Это было единственным местом, где Крушину было легко. Он еще был слишком молод для личных трагедий, но именно тогда умерла молодая и горячо любимая жена Ирина. Виктор с двух лет рос без материнской ласки. Крушину не раз говорили друзья: «Женился бы ты, Федор. Пацану мамка нужна», но в ответ всегда получали одно и то же. Не мог Федор Константинович предать свое сердце. Хотя жена и лежала уже в земле, не мог он пойти на измену. Федор Константинович, еще будучи ребенком, считал это кладбище нищенским: никаких оградок, надгробные плиты в окружении заботливого общества сорняков давно помечены птицами. Поэтому Крушин похоронил жену в отдалении. Ее могила располагалась между двумя разросшимися ясенями. Тут и невысокий заборчик, и лавочка своя, и могилка прибрана, правда, весной ее немного перекашивает. Каждый год второго апреля Федор Константинович приходит сюда с букетом желтых хризантем. Он знает, жене они всегда нравились. Цветы мягко коснулись могилки, а лицо Крушина слегка осветила слабая улыбка.

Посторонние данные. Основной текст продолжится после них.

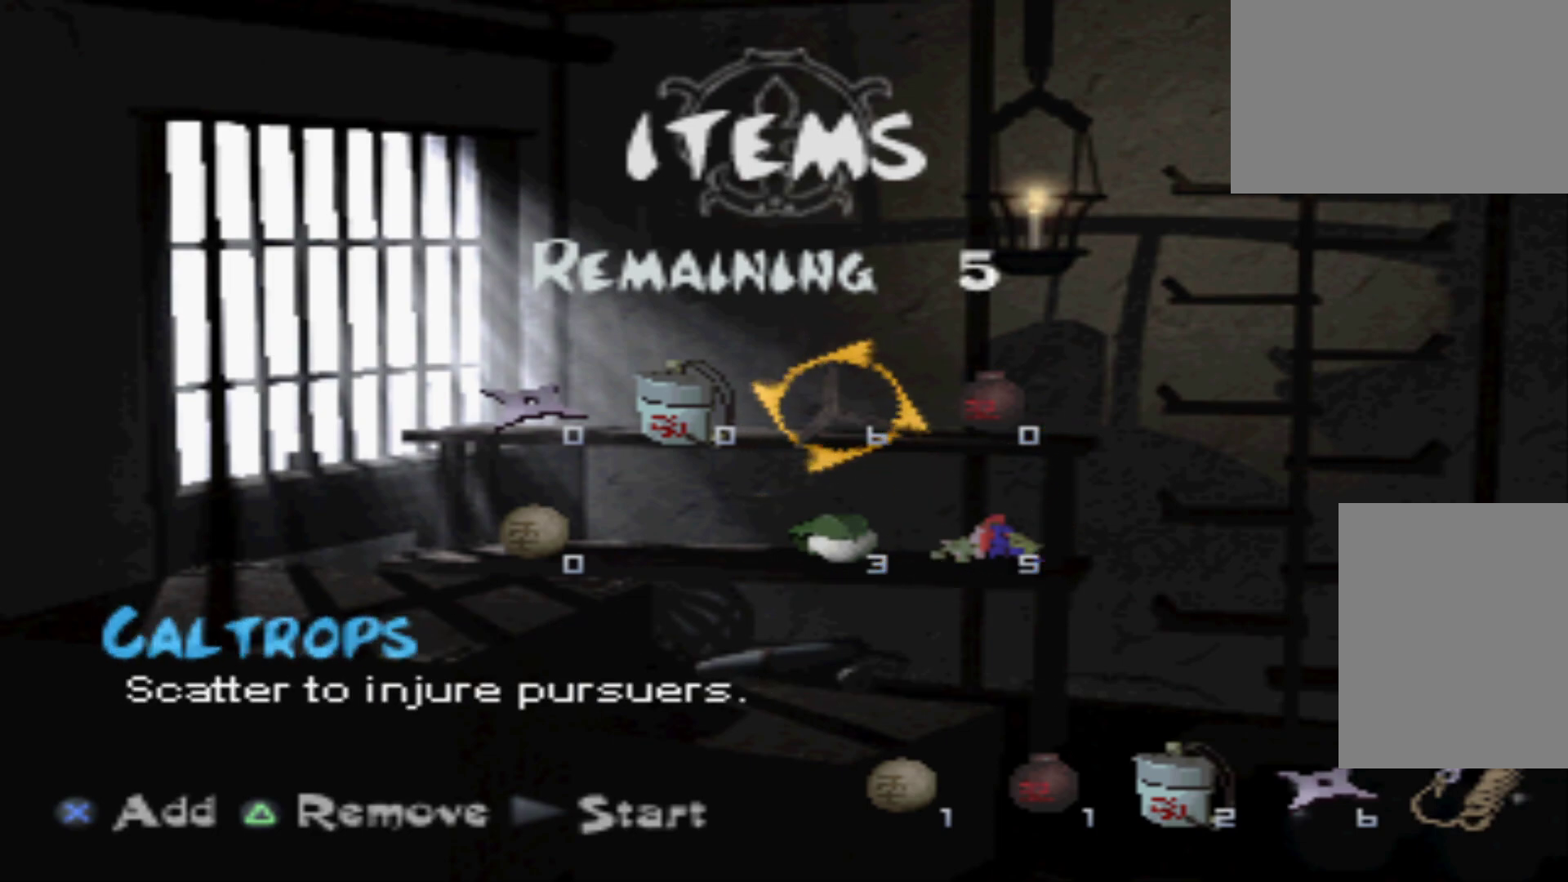
{"buttons": [], "events": []}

– Здравствуй, родная. – Мужчина огляделся: рядом никого не было, лишь вдалеке виднелись фигуры человека с собакой. – Зря я с ним так, – вспомнил Крушин ссору с сыном. – Зря ведь?
Глядя на надгробие жены, он всегда спрашивал совета, зная, что Ирина обязательно подаст знак хоть каким-нибудь способом.
– Ох, Ириша, – продолжил Крушин. – Витя стал таким невыносимым. Наверное, в этом есть моя вина. Он злится, потому что я с ним груб. Нет, а с кем я не груб?! Скажи мне, Ириш, с кем я не груб сегодня? Сейчас так сложно найти кого-то по душе, на всю жизнь… Нет, нет, родная, я не про женщин думаю. Ты для меня одна и навсегда, помнишь? Витя, конечно, для меня всё в этом мире, но вот я для него чужой. Зеленый ведь еще стервец, а уже жизни учит… Трудно мне без тебя, Ириша. Трудно и тяжко. Перегорело уже все внутри. Никому не нужен здесь. Может, я к тебе переберусь, Ириша? Как ты на это смотришь?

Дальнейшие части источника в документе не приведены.